Outside of that, the dungeon designs generally weren't great, and somehow, it was often hard to figure out where to go despite the small map size. Like it highlighted the normally invisible parts of design in other RPGs that make the experience smooth. And a lot of cameos are handled awkwardly. Like you'll start a boss fight, some random guy from the fighting games jumps in, is all like "Oh, I also want to attack this guy for some reason," and after he contributes nothing of value, just fucks off forever once the fight is over. It feels like some higher up either insisted on adding them at the last minute, or the game had to trim a longer part with them (the game had a troubled development with numerous delays, and they ended up scrapping a whole third of the game), and they wanted to make some use of the assets they already made.
And the other day, I started the SS2 section, and it feels like a whole different game by different people. Not more experienced people with a better idea of design, just different ones. This one's fucking hard. I got my ass kicked early on and had to grind. And the grinding took a while because I wasn't leveling nearly as fast as SS1. And there's fewer sword upgrades available than SS1. And the world is connected by these huge, maze-like dungeons that are quite unlike the small ones in the previous half. It basically feels like it has the exact opposite problems now. Currently, I got through a long, annoying dungeon, fought a boss that seemed unusually powerful, and then found that the regular ass enemies took a huge jump in difficulty if I passed into the next dungeon segment. Turns out that I managed to miss an exit to Beijing somewhere in there, and I have to backtrack through this long dungeon with frequent random encounters to figure out where the fuck I missed it if I actually want to progress in this thing. I'm still trying to decide if it's worth doing that.

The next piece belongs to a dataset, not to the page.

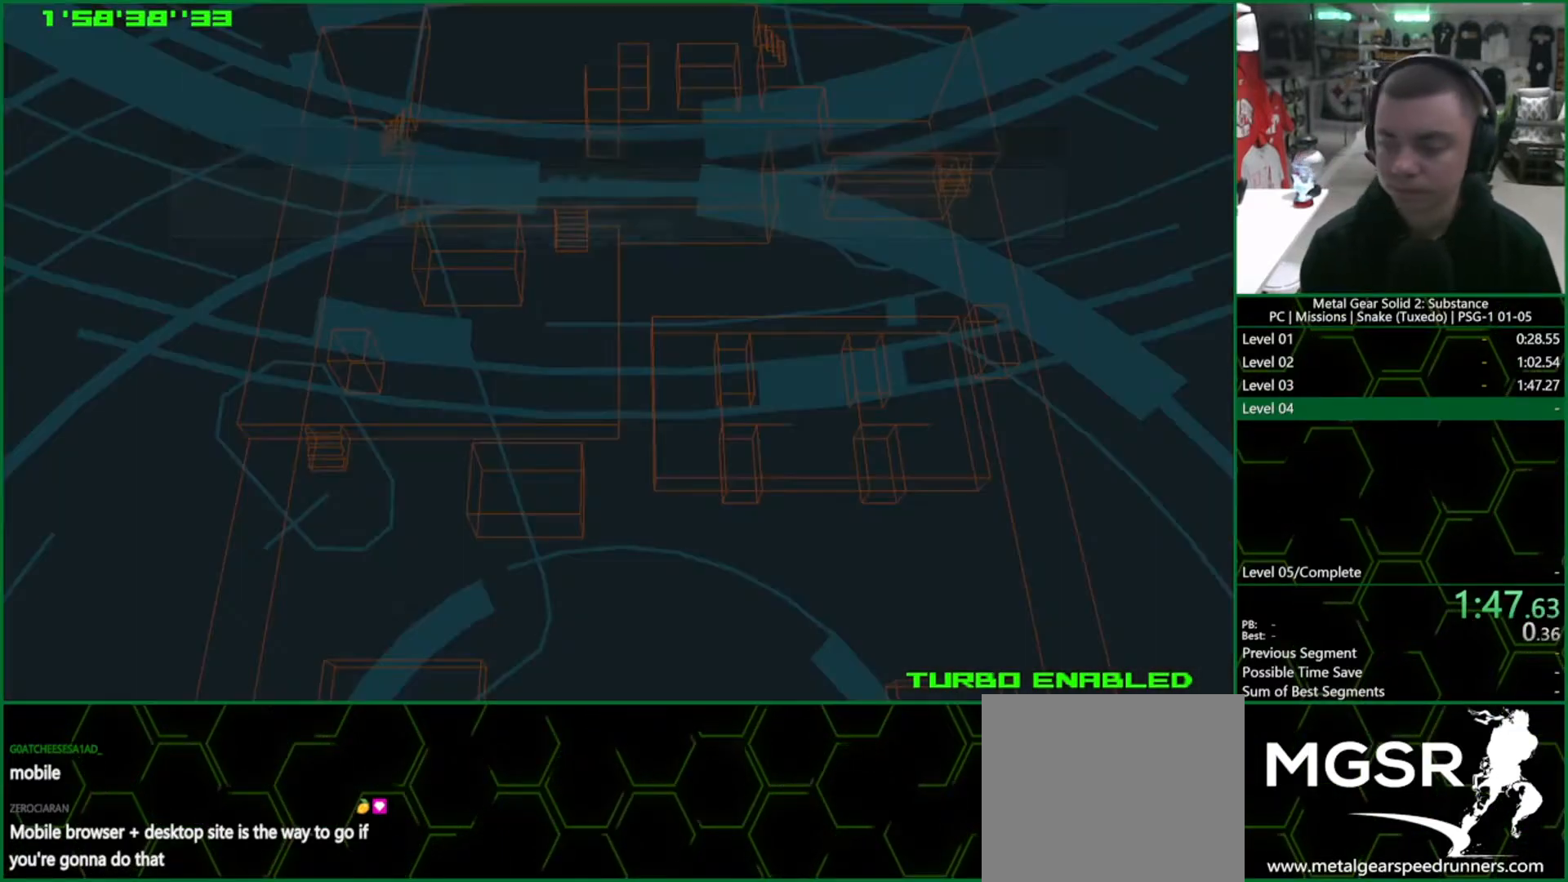
{"buttons": ["CROSS", "CIRCLE"], "left_stick": "center", "right_stick": "center", "events": []}
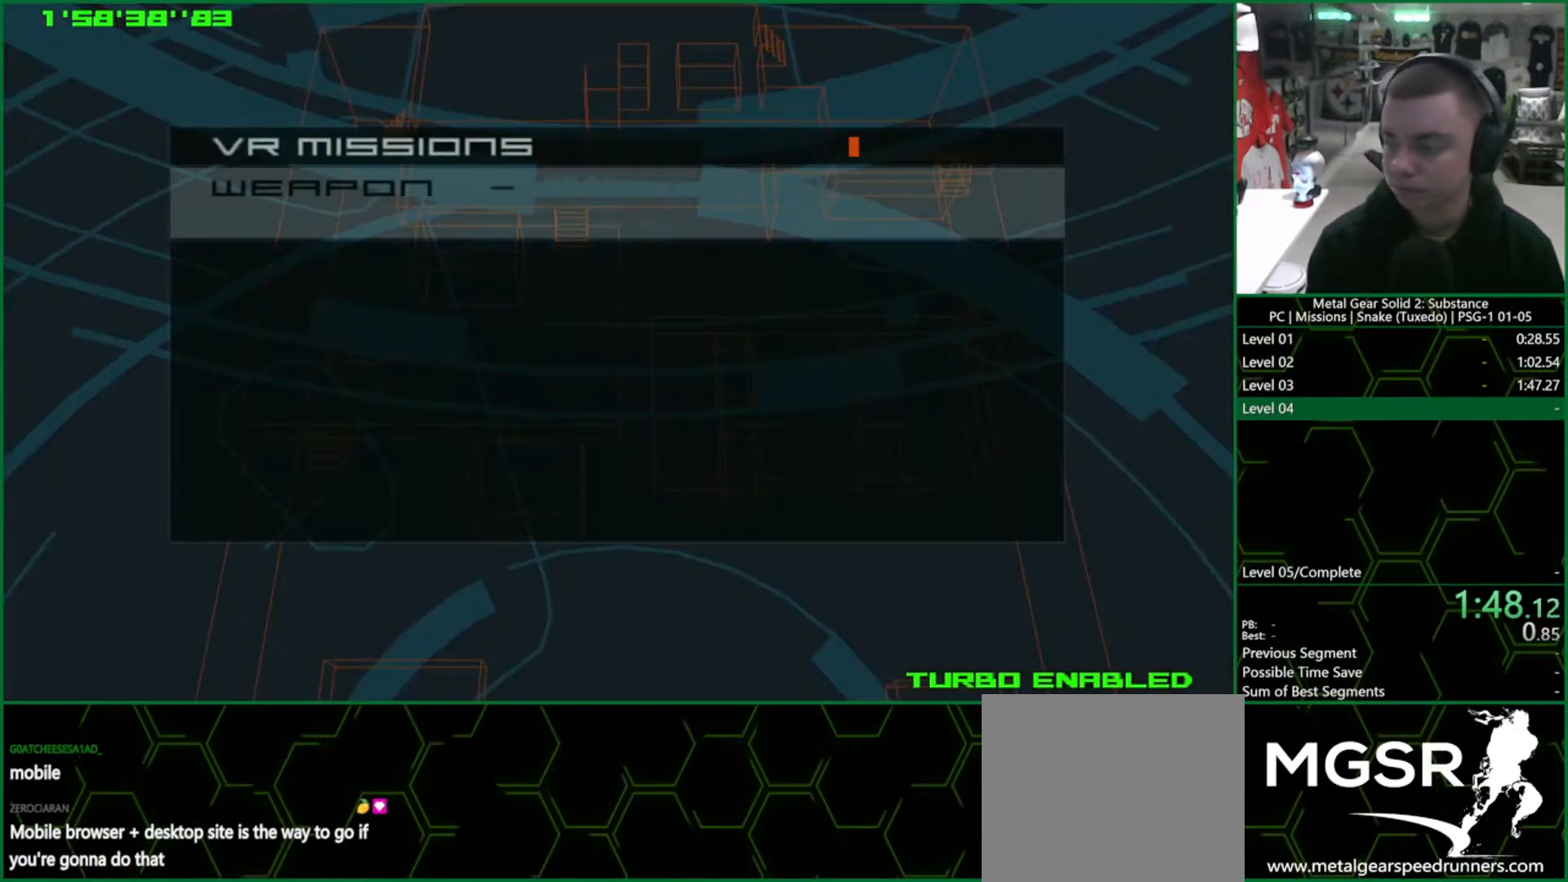
{"buttons": ["CROSS", "CIRCLE"], "left_stick": "center", "right_stick": "center", "events": []}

Despite all of those complaints, I don't hate it. I feel like I overall ended up having fun for at least the SS1 half of the game. And this has some of the best sprite work on the console. But there's a reason this didn't make much of an impact in Japan, a reason why there weren't many people interested in translating it for so long, and it would have been utterly destroyed in reviews if they'd localized it at the time. It's pretty, it has some charming moments, and there's a good chance you'll get something out of it if you're already a fan of the franchise. But for everyone else, this is at best the equivalent of a middling SNES RPG that's unusually pretty.